• **What is needed**
Every line in the records below that holds the word "never" is to be copied.

• **Materials provided**
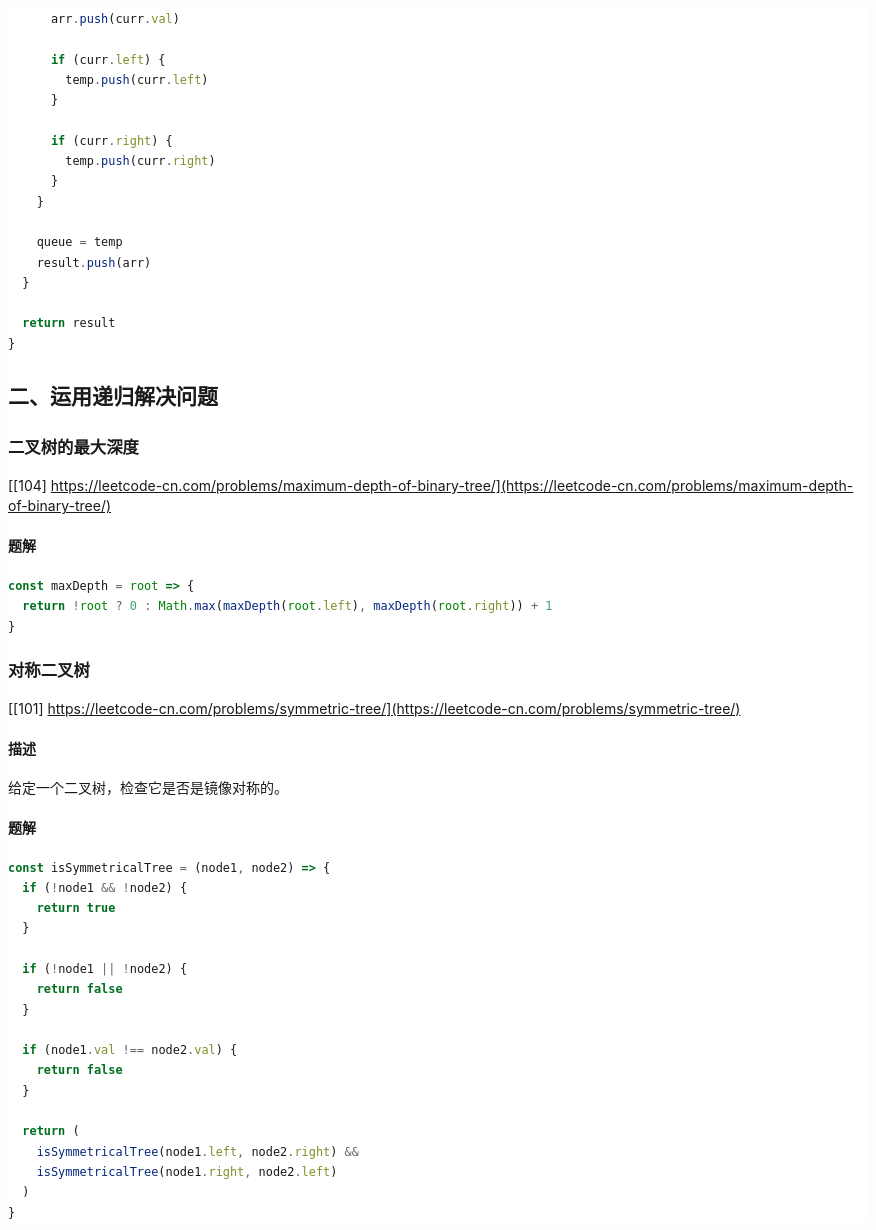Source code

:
 ```js
      arr.push(curr.val)

      if (curr.left) {
        temp.push(curr.left)
      }

      if (curr.right) {
        temp.push(curr.right)
      }
    }

    queue = temp
    result.push(arr)
  }

  return result
}
```

## 二、运用递归解决问题

### 二叉树的最大深度

[[104] https://leetcode-cn.com/problems/maximum-depth-of-binary-tree/](https://leetcode-cn.com/problems/maximum-depth-of-binary-tree/)

#### 题解

```js
const maxDepth = root => {
  return !root ? 0 : Math.max(maxDepth(root.left), maxDepth(root.right)) + 1
}
```

### 对称二叉树

[[101] https://leetcode-cn.com/problems/symmetric-tree/](https://leetcode-cn.com/problems/symmetric-tree/)

#### 描述

给定一个二叉树，检查它是否是镜像对称的。

#### 题解

```js
const isSymmetricalTree = (node1, node2) => {
  if (!node1 && !node2) {
    return true
  }

  if (!node1 || !node2) {
    return false
  }

  if (node1.val !== node2.val) {
    return false
  }

  return (
    isSymmetricalTree(node1.left, node2.right) &&
    isSymmetricalTree(node1.right, node2.left)
  )
}

```
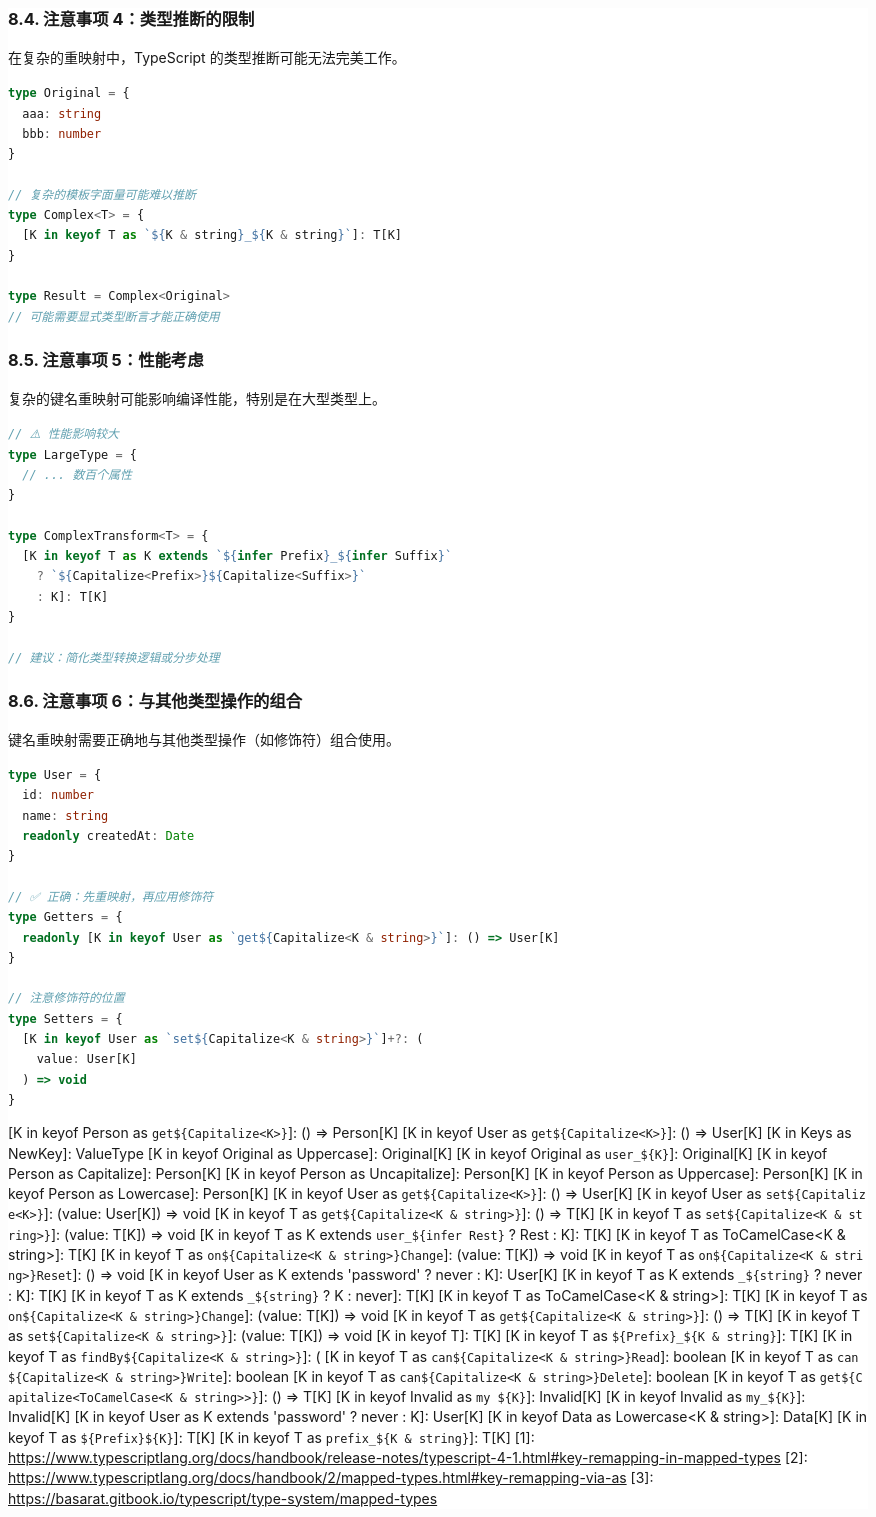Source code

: ### 8.4. 注意事项 4：类型推断的限制

在复杂的重映射中，TypeScript 的类型推断可能无法完美工作。

```typescript
type Original = {
  aaa: string
  bbb: number
}

// 复杂的模板字面量可能难以推断
type Complex<T> = {
  [K in keyof T as `${K & string}_${K & string}`]: T[K]
}

type Result = Complex<Original>
// 可能需要显式类型断言才能正确使用
```

### 8.5. 注意事项 5：性能考虑

复杂的键名重映射可能影响编译性能，特别是在大型类型上。

```typescript
// ⚠️ 性能影响较大
type LargeType = {
  // ... 数百个属性
}

type ComplexTransform<T> = {
  [K in keyof T as K extends `${infer Prefix}_${infer Suffix}`
    ? `${Capitalize<Prefix>}${Capitalize<Suffix>}`
    : K]: T[K]
}

// 建议：简化类型转换逻辑或分步处理
```

### 8.6. 注意事项 6：与其他类型操作的组合

键名重映射需要正确地与其他类型操作（如修饰符）组合使用。

```typescript
type User = {
  id: number
  name: string
  readonly createdAt: Date
}

// ✅ 正确：先重映射，再应用修饰符
type Getters = {
  readonly [K in keyof User as `get${Capitalize<K & string>}`]: () => User[K]
}

// 注意修饰符的位置
type Setters = {
  [K in keyof User as `set${Capitalize<K & string>}`]+?: (
    value: User[K]
  ) => void
}
```


  [K in keyof Person as `get${Capitalize<K>}`]: () => Person[K]
  [K in keyof User as `get${Capitalize<K>}`]: () => User[K]
  [K in Keys as NewKey]: ValueType
  [K in keyof Original as Uppercase<K>]: Original[K]
  [K in keyof Original as `user_${K}`]: Original[K]
  [K in keyof Person as Capitalize<K>]: Person[K]
  [K in keyof Person as Uncapitalize<K>]: Person[K]
  [K in keyof Person as Uppercase<K>]: Person[K]
  [K in keyof Person as Lowercase<K>]: Person[K]
  [K in keyof User as `get${Capitalize<K>}`]: () => User[K]
  [K in keyof User as `set${Capitalize<K>}`]: (value: User[K]) => void
  [K in keyof T as `get${Capitalize<K & string>}`]: () => T[K]
  [K in keyof T as `set${Capitalize<K & string>}`]: (value: T[K]) => void
  [K in keyof T as K extends `user_${infer Rest}` ? Rest : K]: T[K]
  [K in keyof T as ToCamelCase<K & string>]: T[K]
  [K in keyof T as `on${Capitalize<K & string>}Change`]: (value: T[K]) => void
  [K in keyof T as `on${Capitalize<K & string>}Reset`]: () => void
  [K in keyof User as K extends 'password' ? never : K]: User[K]
  [K in keyof T as K extends `_${string}` ? never : K]: T[K]
  [K in keyof T as K extends `_${string}` ? K : never]: T[K]
  [K in keyof T as ToCamelCase<K & string>]: T[K]
  [K in keyof T as `on${Capitalize<K & string>}Change`]: (value: T[K]) => void
  [K in keyof T as `get${Capitalize<K & string>}`]: () => T[K]
  [K in keyof T as `set${Capitalize<K & string>}`]: (value: T[K]) => void
  [K in keyof T]: T[K]
  [K in keyof T as `${Prefix}_${K & string}`]: T[K]
  [K in keyof T as `findBy${Capitalize<K & string>}`]: (
  [K in keyof T as `can${Capitalize<K & string>}Read`]: boolean
  [K in keyof T as `can${Capitalize<K & string>}Write`]: boolean
  [K in keyof T as `can${Capitalize<K & string>}Delete`]: boolean
  [K in keyof T as `get${Capitalize<ToCamelCase<K & string>>}`]: () => T[K]
  [K in keyof Invalid as `my ${K}`]: Invalid[K]
  [K in keyof Invalid as `my_${K}`]: Invalid[K]
  [K in keyof User as K extends 'password' ? never : K]: User[K]
  [K in keyof Data as Lowercase<K & string>]: Data[K]
  [K in keyof T as `${Prefix}${K}`]: T[K]
  [K in keyof T as `prefix_${K & string}`]: T[K]
[1]: https://www.typescriptlang.org/docs/handbook/release-notes/typescript-4-1.html#key-remapping-in-mapped-types
[2]: https://www.typescriptlang.org/docs/handbook/2/mapped-types.html#key-remapping-via-as
[3]: https://basarat.gitbook.io/typescript/type-system/mapped-types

• **Solution**
  [K in keyof User as K extends 'password' ? never : K]: User[K]
  [K in keyof T as K extends `_${string}` ? never : K]: T[K]
  [K in keyof T as K extends `_${string}` ? K : never]: T[K]
  [K in keyof User as K extends 'password' ? never : K]: User[K]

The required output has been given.